COMITINI, PATRICIA. “The Strange Case of Addiction in Robert Louis Stevenson’s ‘Strange Case of Dr. Jekyll and Mr. Hyde.’” Victorian Review, vol. 38, no. 1, 2012, pp. 113–31. JSTOR, http://www.jstor.org/stable/23646857. Accessed 4 Sept. 2023.

“Demetrius is the only shining spot of this whole place, everything else is an F. They are all in it for the money and don’t care about your recovery, I got the wrong meds.” Pod, Tampa, FL

“The entire time I was there, I was forced to undergo weekly covid nasal swabs, I was never given a choice about this. It felt like my brain was being probed on a weekly basis and I have no sense of smell anymore. This is wrong-I never had Covid and it should be my choice what is done to my body” -Sheppard, Virginia

“If you love your loved one do not send them to this rehab, words cannot describe the horrendous experience we had sending my husband there. There are more drugs being sold in this facility than in prison, every type of drug you can imagine. Maybe this is why they allow patients to have cell phone and laptops. The last day my husband was there, he was stumbling and not speaking coherently.” -Mitzie F, Ft. Lauderdale, FL

“They lie to family members about the status of the patients. They allow patients to steal and be discharged with items they didn’t check in.” -Maggie S. Fresno, CA

“They lied to us about blood lab work and in the end we were charged thousands of dollars from Quest Diagnostics. We were lied to and mislead. Please be aware of this scam they run. “ Darrell, Murrells Inlet, SC

“While there, there was a client who would leave campus several days in a row screaming about how he wanted to kill white girls, when I began to have a panic attack the resident assistants, aka TA's, would reprimand me for sharing my concerns about my safety.” Darrah, Fort Polk, LA

“While I was still intoxicated, staff coerced me to sign papers that would later cost me hundreds of dollars in extra treatment I did not consent to.” Christina, Hollywood, FL

River Oaks fails to provide 24/7 medical oversight, overcharges customers and lies to them about their insurance status, does not care about theft of property that occurs regularly on campus, has uniformed staff that do not have the training to handle mental illness and drug addiction, and they have allowed for residents to walk out and leave while still under the influence of drugs-ending up homeless or dead.

This treatment facility needs to be investigated and shut down, as do other rehabilitation and mental health facilities throughout America. This call for an investigation to mental health and drug addiction facilities isn't limited to River Oaks in Florida.

Please sign if you agree and share your thoughts in the comments below.

I write with the intention that translations to other languages are simple.

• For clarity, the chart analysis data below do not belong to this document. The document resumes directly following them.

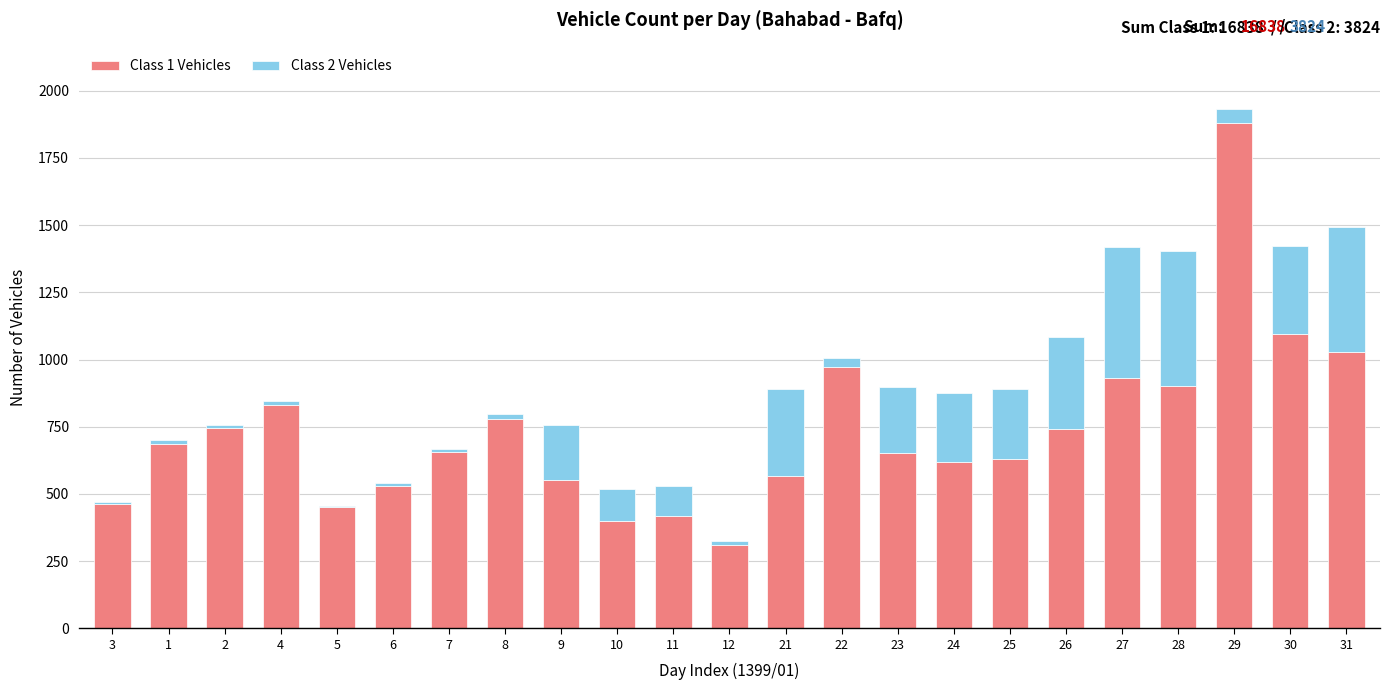

At which category is the sum across all series the highest?

29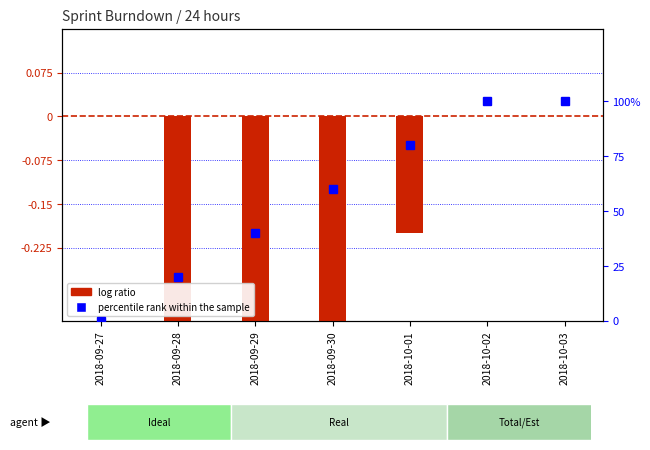

Which series has the largest total across all categories?

percentile rank within the sample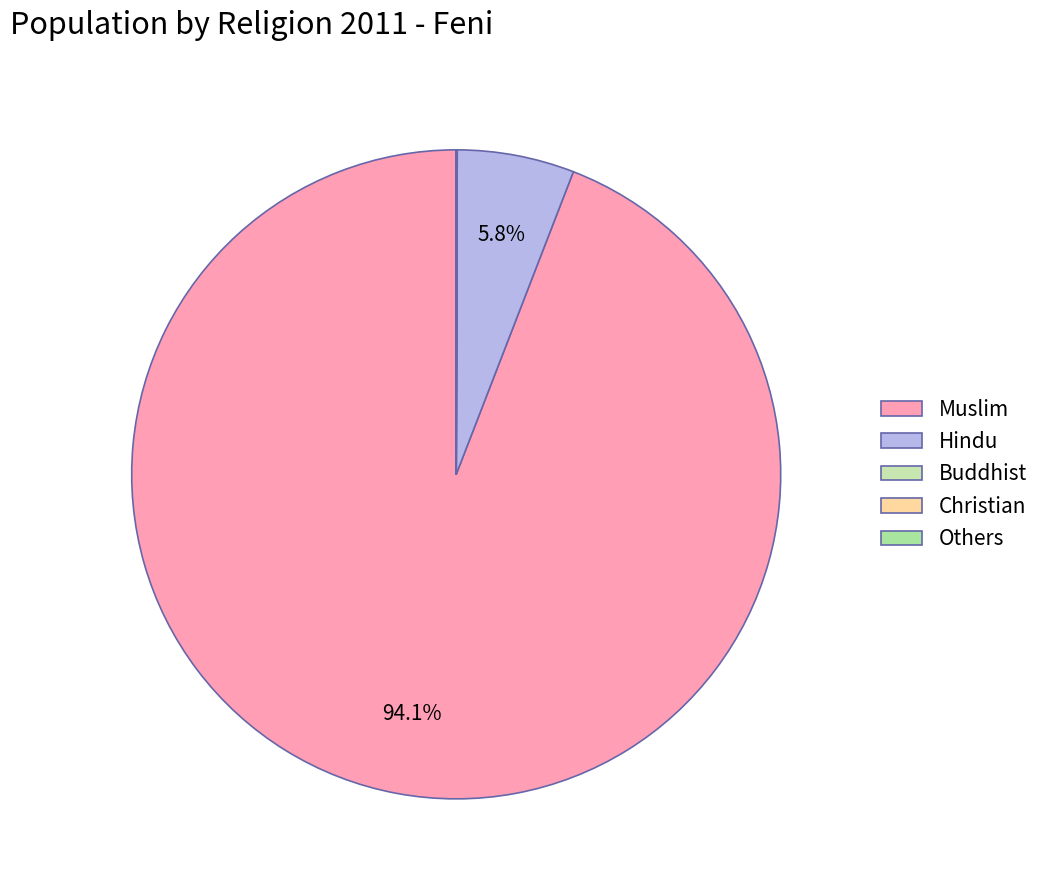

True or false: Christian accounts for 0% of the total.

True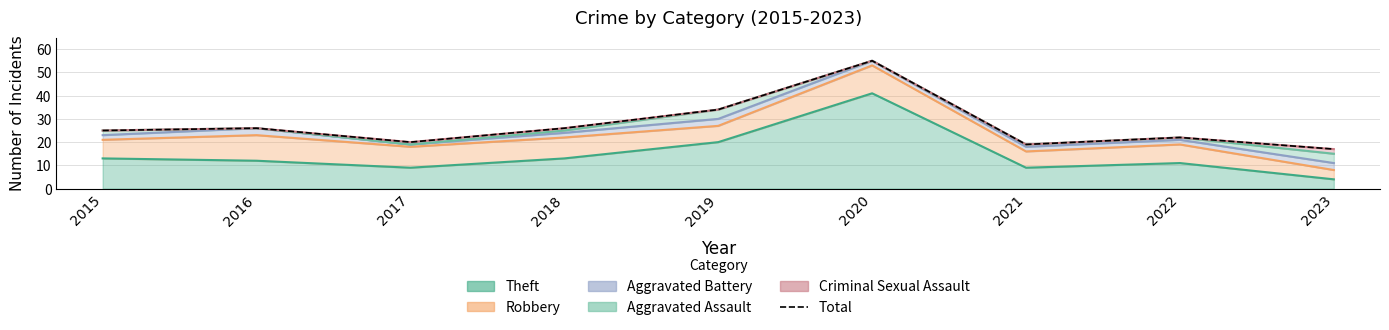

True or false: the data shows 10 at 2022.

False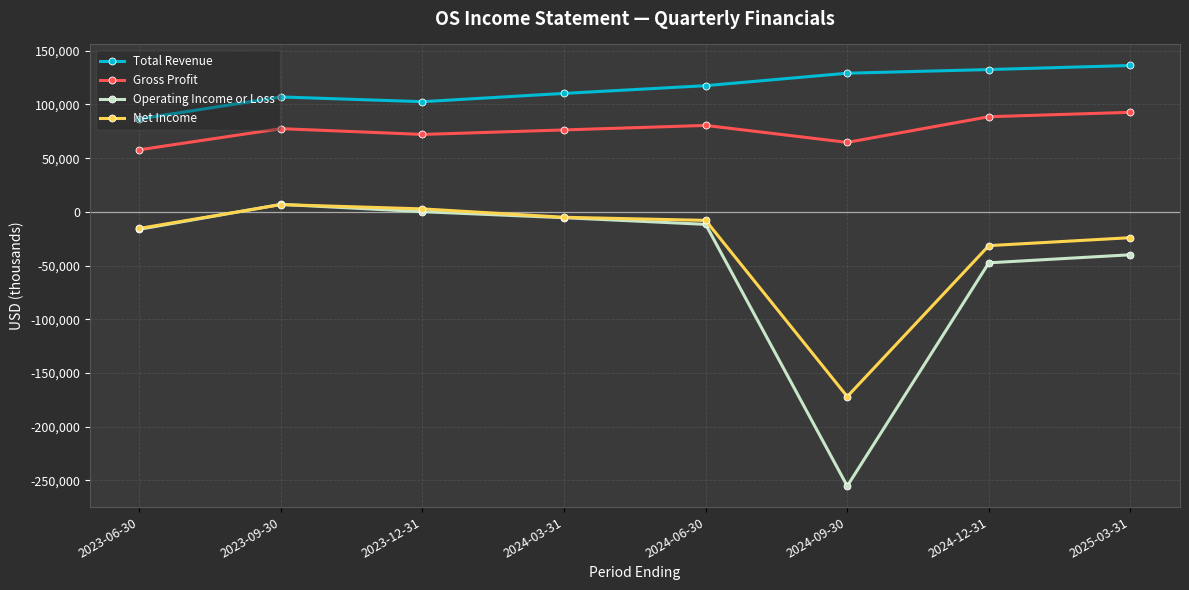

True or false: Gross Profit and Net Income intersect in this chart.

False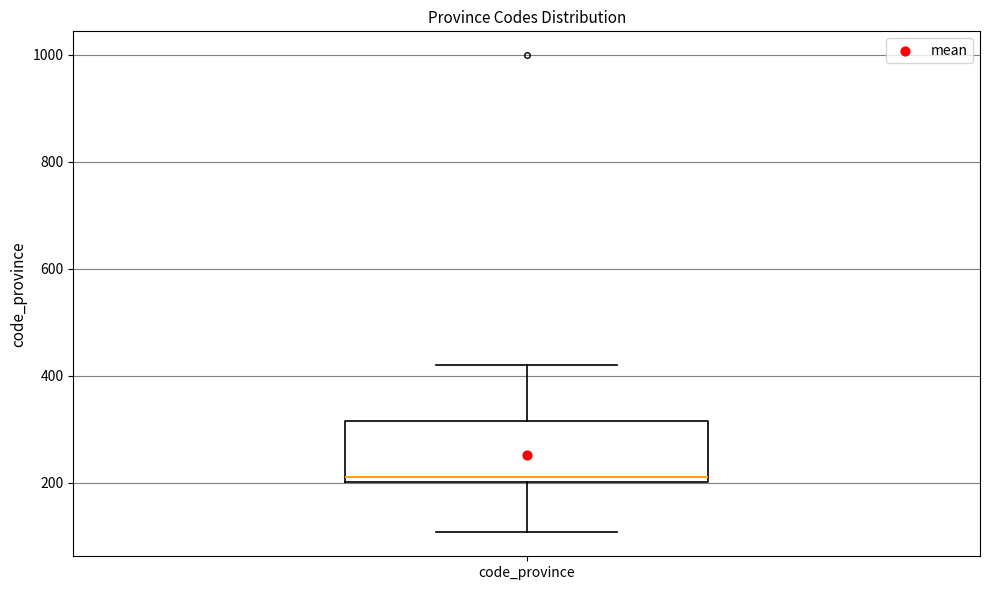

Transcribe this box plot: give where the median line is, the range the box spans, and where the two whiskers end, as read against the y-axis. The values are not printed on the chart, so give them approximately, as read against the axis.

median 220, box 200 to 320, whiskers 100 to 420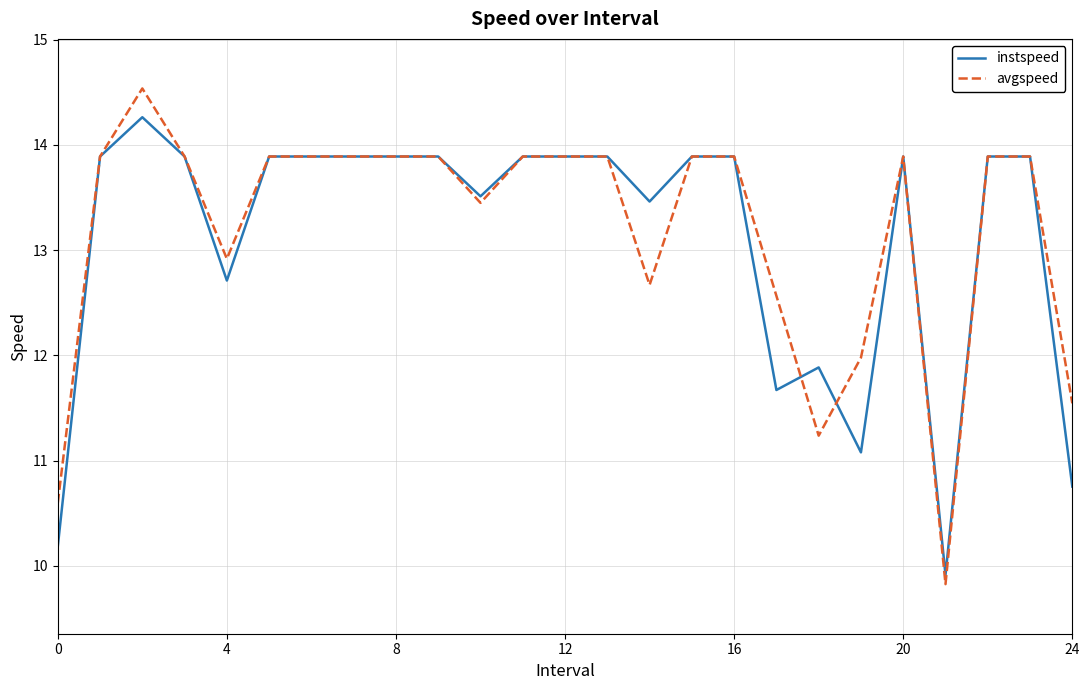

Which series has the largest range (max minus min)?

avgspeed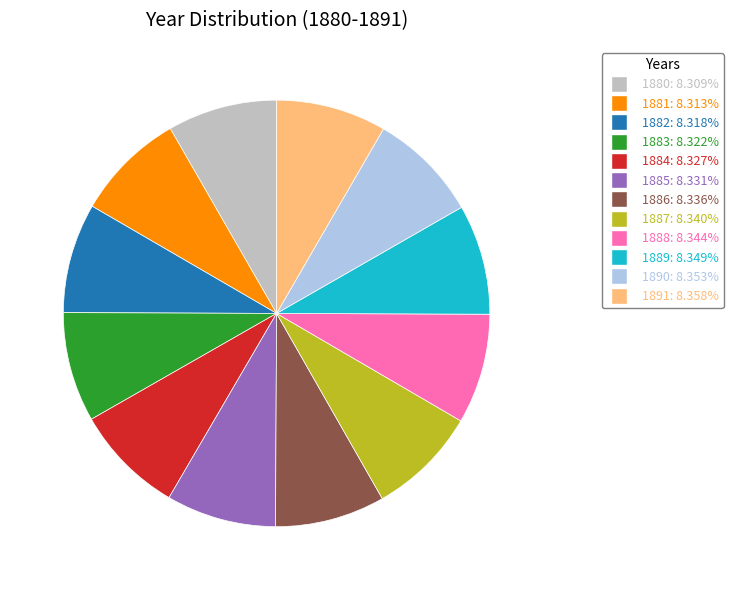

True or false: 1881 accounts for 1% of the total.

False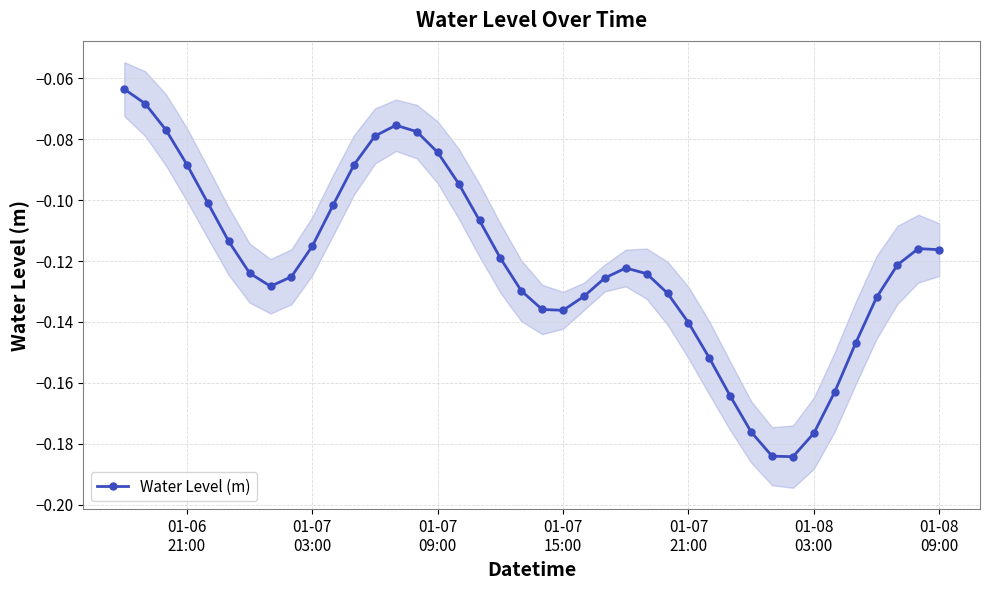

How many interior local peaks (higher than both neighbors) does the data have?

3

Help the larger cause · Permit Emotional Support Animals in Tacoma Schools · Change.org (2024)

References

Top Articles
Latest Posts
Article information

Author: Foster Heidenreich CPA

Last Updated:

Views: 6020

Rating: 4.6 / 5 (76 voted)

Reviews: 83% of readers found this page helpful

Author information

Name: Foster Heidenreich CPA

Birthday: 1995-01-14

Address: 55021 Usha Garden, North Larisa, DE 19209

Phone: +6812240846623

Job: Corporate Healthcare Strategist

Hobby: Singing, Listening to music, Rafting, LARPing, Gardening, Quilting, Rappelling

Introduction: My name is Foster Heidenreich CPA, I am a delightful, quaint, glorious, quaint, faithful, enchanting, fine person who loves writing and wants to share my knowledge and understanding with you.